#### Teks Bacaan
Home » » MenDENGAR

MenDENGAR

Written By BAGUS herwindro on Dec 6, 2011 | December 06, 2011

BerBICARA itu hal yang mudah. Semua orang mau kalau hanya untuk berbicara, sebab berbicara merupakan salah satu pengejawantahan diri atau salah satu cara mengekspresikan keberaADAan DIRI. Yang sulit itu adalah mengendalikan apa yang dibicarakan, dalam arti setiap kata yang diucapkan disertai kesadaran atau malah sebaliknya, penuh kelalaian.

Siapapun yang berBICARA dengan keSADARan, biasanya ucapannya jauh dari sia-sia, candanya selalu terselip hikmah, nasihatnya tak pernah menggurui, sapanya menyejukkan hati dan marahnya sekalipun berlandaskan cinta.

#### Tugas yang Dikerjakan
**1.** Menurut teks bacaan, hal apa yang sulit dalam berbicara?
**2.** Tentukan apakah setiap pernyataan berikut sesuai dengan teks bacaan. Jawab ya atau tidak, lalu kutip kata-kata penentunya dari teks.
(a) Berbicara adalah hal yang sulit.
(b) Nasihat orang yang berbicara dengan kesadaran tidak pernah menggurui.
(c) Hanya sedikit orang yang mau berbicara.
**3.** Ketik ulang bagian teks bacaan di antara "Siapapun yang berBICARA" dan "sekalipun berlandaskan cinta.", termasuk kedua bagian itu, tanpa mengubah apa pun.
Gunakan teks bacaan saja sebagai sumber.

#### Data Mentah

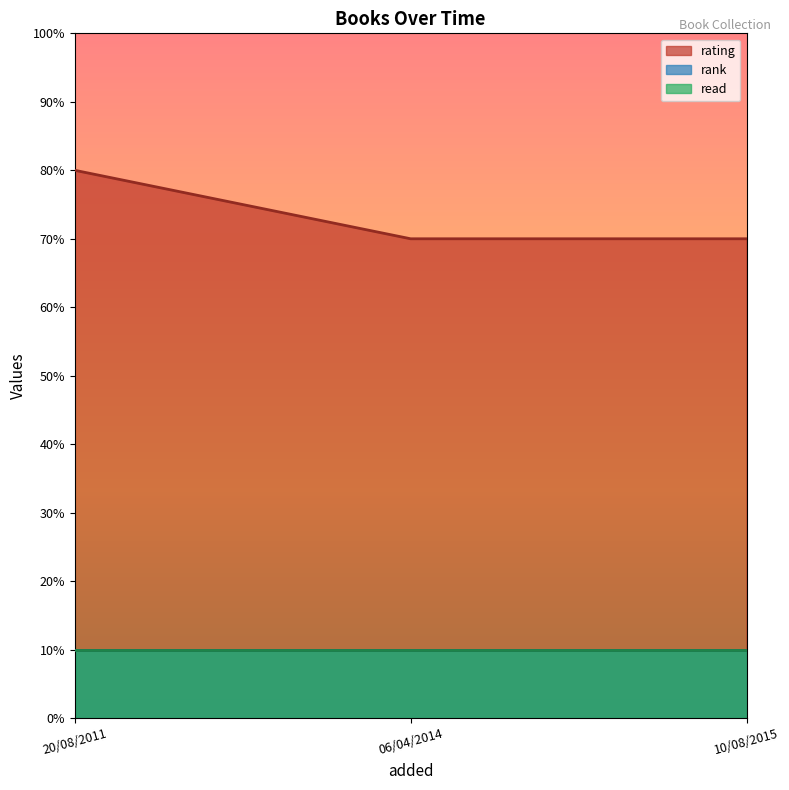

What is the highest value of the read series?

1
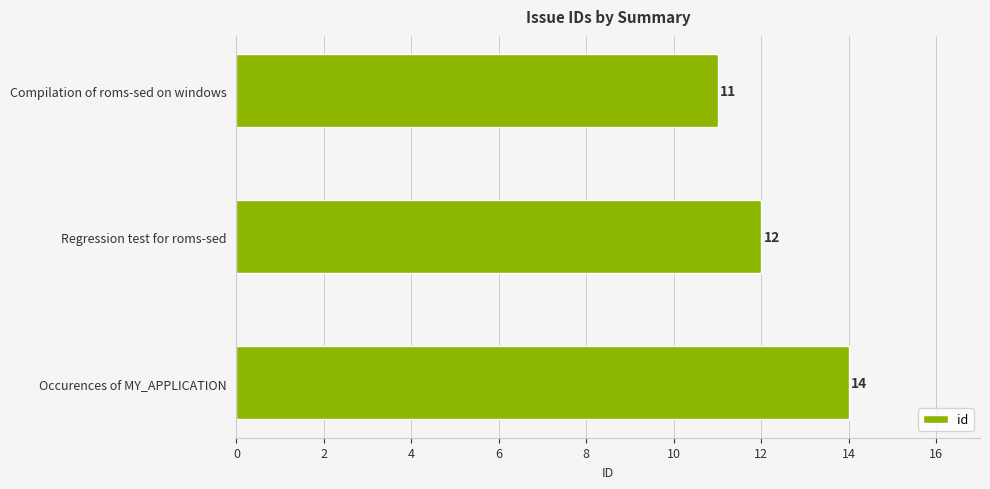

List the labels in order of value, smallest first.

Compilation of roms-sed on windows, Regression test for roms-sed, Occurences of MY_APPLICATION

==

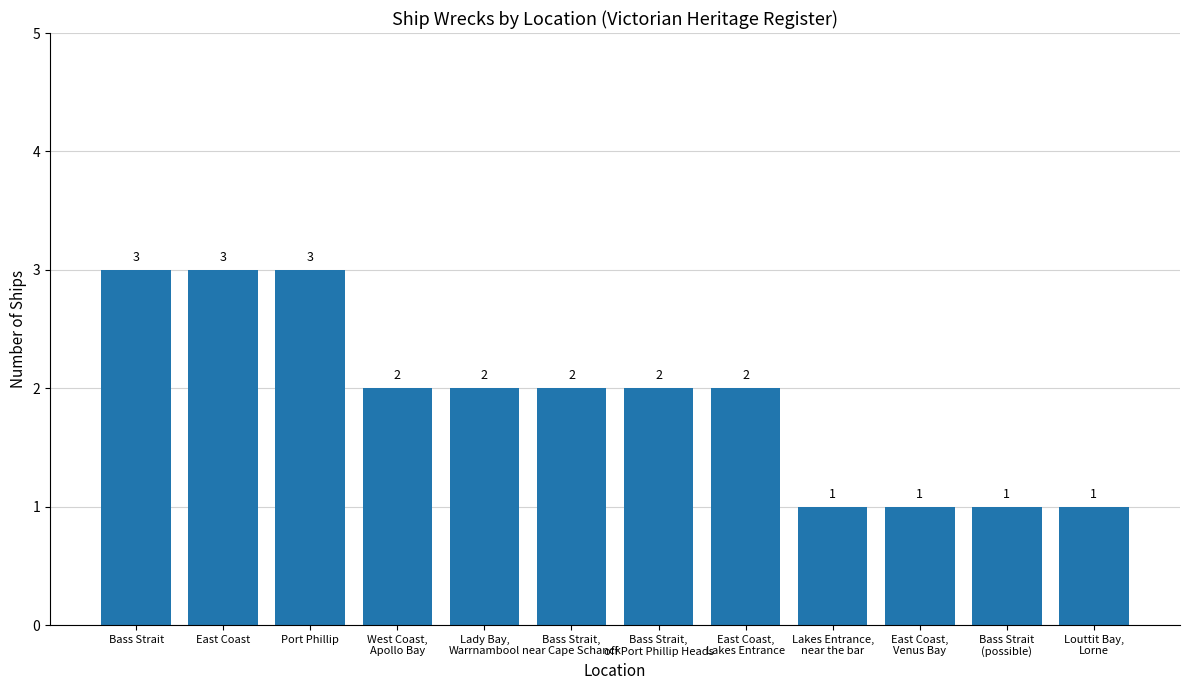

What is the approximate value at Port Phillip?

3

#### Jawaban Tiap Tugas
**1.** Mengendalikan apa yang dibicarakan.

**2.**
(a) Tidak: "BerBICARA itu hal yang mudah."
(b) Ya: "nasihatnya tak pernah menggurui"
(c) Tidak: "Semua orang mau kalau hanya untuk berbicara"

**3.**
Siapapun yang berBICARA dengan keSADARan, biasanya ucapannya jauh dari sia-sia, candanya selalu terselip hikmah, nasihatnya tak pernah menggurui, sapanya menyejukkan hati dan marahnya sekalipun berlandaskan cinta.